Hence, when compared with other populations values these CNME data of the right side of the face shows more variations than midline data. As previously stated by other studies apposite average population specific FSTT are important for precision of FFR [5, 38, 42, 58], having at least all 10 midline points (sg, g, n, ns or rh, mp, ls, li, lm, me, mn) and the most number of bilateral FSTT points should enhance FFR. These study demonstrates that there are variations between the right side of the face in the male adult CNME and other populations.

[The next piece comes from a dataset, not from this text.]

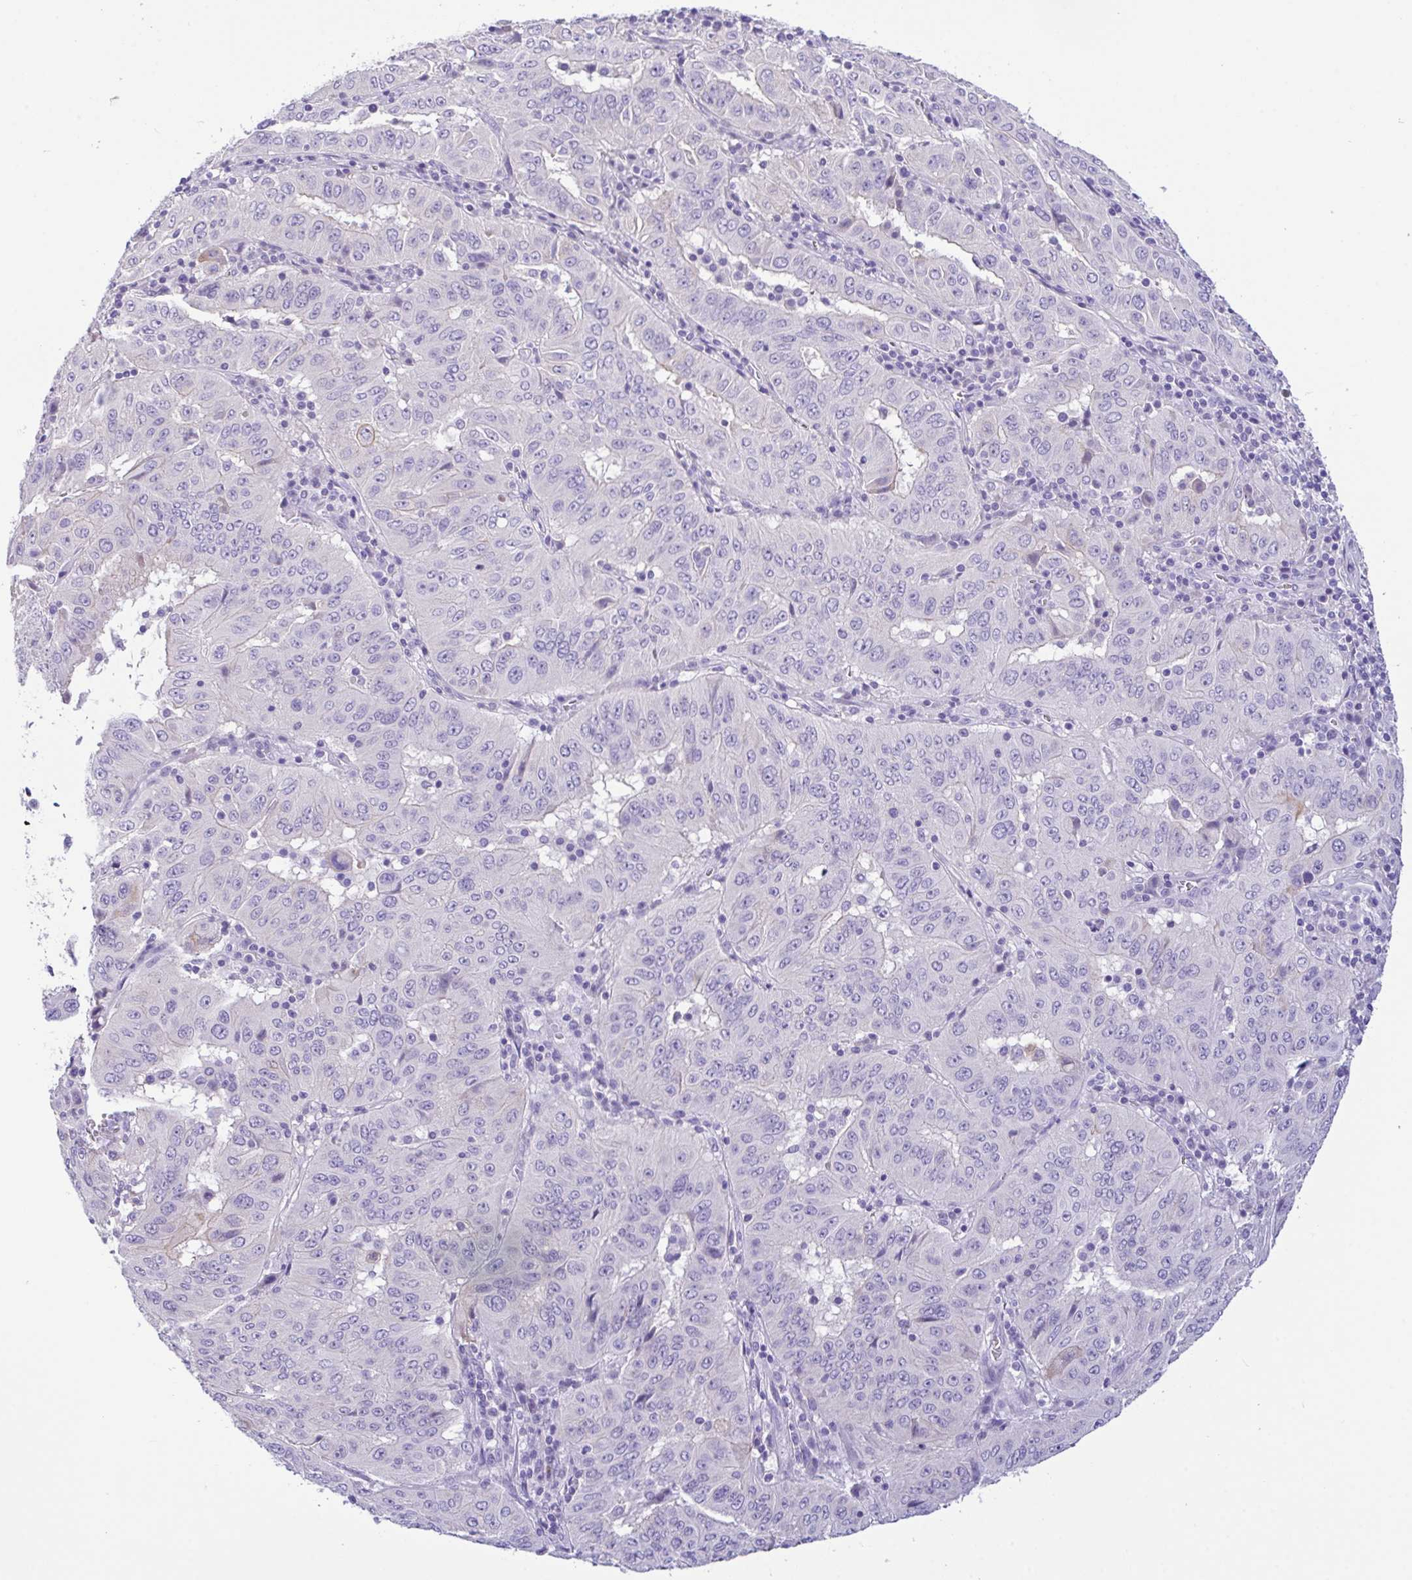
{"staining": {"intensity": "weak", "quantity": "<25%", "location": "cytoplasmic/membranous"}, "tissue": "pancreatic cancer", "cell_type": "Tumor cells", "image_type": "cancer", "snomed": [{"axis": "morphology", "description": "Adenocarcinoma, NOS"}, {"axis": "topography", "description": "Pancreas"}], "caption": "High magnification brightfield microscopy of pancreatic cancer stained with DAB (3,3'-diaminobenzidine) (brown) and counterstained with hematoxylin (blue): tumor cells show no significant positivity.", "gene": "FBXL20", "patient": {"sex": "male", "age": 63}}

Limitations and future work
Although in this project we had a good number of FSTT points however we struggled to recruit subjects especially for the older age brackets especially in the 63 to 100. A CT scanner of lesser thickness (0.5mm) would have more sensitive than a 2.5mm used in this study. In future works we hope to investigate the FSTT values of older age brackets. An obvious limitation of this study is the very limited data and analysis on BMI, in future works this will hopefully be explored and with greater number of subjects.
Conclusion
By using CT scans in this collaborative study, a database of FSTT for the combined Nigerian male ethnicities (CNME) was created and compared with the published FSTT values of adult males of South Africa, Türkiye, Belgium, Korea and with that of South African adult females. Differences in these FSTT have been discussed. The Nigerian, South African and black American males’ midline FSTT data are similar in the upper two-thirds of the face, however, there are obvious differences in the lower 3rd of the face (lips and chin region). Furthermore, the bilateral FSTTs when compared shows even wider variations. The increased variation in FSTT values at the sides of the face as compared to the midline are due to greater thicknesses of soft tissue and the wider areas of the maxilla and mandible in the bilateral areas. These differences further strengthen the fact that preferably ethnic specific FSTT values will be more applicable for FFR. Little provision was given to BMI in this study due to limited sample size and difficulties in obtaining scans remotely.